The flavor is faintly sweet and savory with a hint of heat, making it an excellent option for those who prefer a milder heat.

Green Curry

Green Curry is renowned for its intense aroma and excellent choice for seafood, poultry, and vegetables. It is frequently incorporated into Green Curry Chicken, Green Curry Shrimp, and Green Curry Tofu.

It is a favorite among spice enthusiasts and those who appreciate Thai cuisine’s fresh, herbal elements due to its robust flavors and spiciness.

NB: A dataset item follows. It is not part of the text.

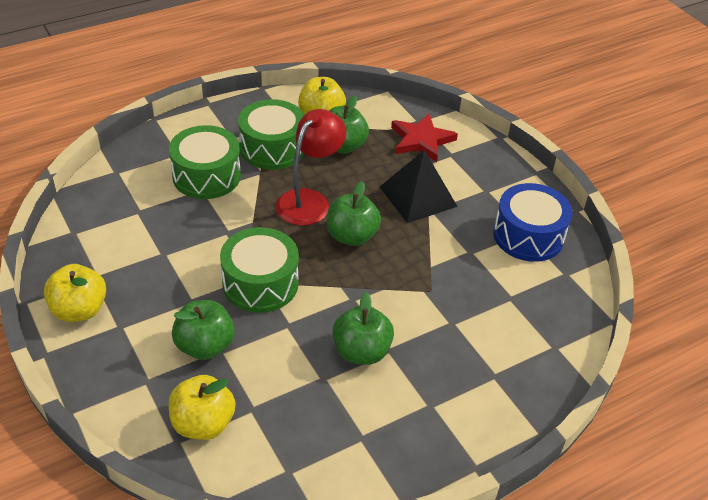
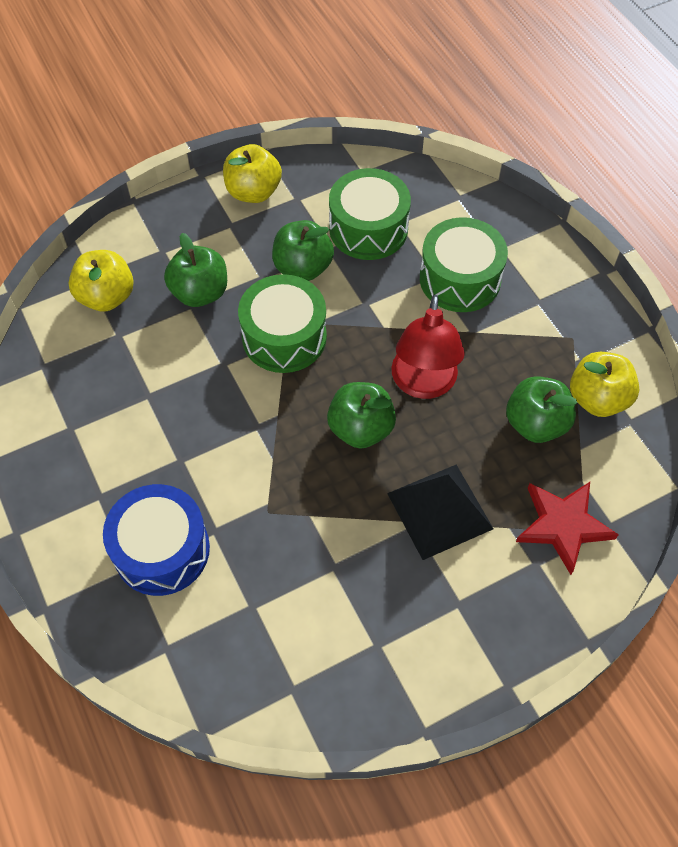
camera: 95 degrees right, 15 degrees up
green drum [238,99,304,170] -> green drum moved to [329,168,411,260]
red lamp [276,109,346,226] -> red lamp turned 60 degrees clockwise [391,295,465,399]
green apple [333,292,394,365] -> green apple moved to [272,220,334,281]
blue drum [493,183,572,262] -> blue drum moved to [103,484,210,596]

When comparing red and green curry, the following similarities stand out:

  • Both curries are traditional Thai dishes.
  • They include garlic, chile, lemongrass, galangal, and lime leaves.
  • Both green and crimson curries contain coconut milk.
  • Both can be prepared with beef, poultry, pork, lamb, tofu, or shrimp.
  • Traditionally, they are served over rice.
  • Both curries are soupy, with an abundance of curry sauce and liquid.
  • Both red and green curry can be prepared with an assortment of vegetables.

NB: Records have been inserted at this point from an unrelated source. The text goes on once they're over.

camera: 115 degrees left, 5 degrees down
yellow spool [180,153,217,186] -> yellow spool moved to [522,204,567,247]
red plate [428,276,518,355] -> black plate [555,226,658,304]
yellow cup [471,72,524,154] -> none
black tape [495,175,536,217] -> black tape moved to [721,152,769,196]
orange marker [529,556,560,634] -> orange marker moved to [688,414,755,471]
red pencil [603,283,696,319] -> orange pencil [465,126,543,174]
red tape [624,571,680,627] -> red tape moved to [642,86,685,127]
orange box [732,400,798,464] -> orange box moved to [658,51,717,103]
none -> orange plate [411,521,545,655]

Although their Thai origins are similar, red and green curry offer unique flavor experiences. Red curry is typically richer, creamier, and spicier due to red chili peppers, whereas green curry is crisper and more herbaceous due to the use of green chili peppers and aromatic herbs. Your selection will depend on your spice tolerance and flavor preferences, ensuring a delectable Thai culinary experience.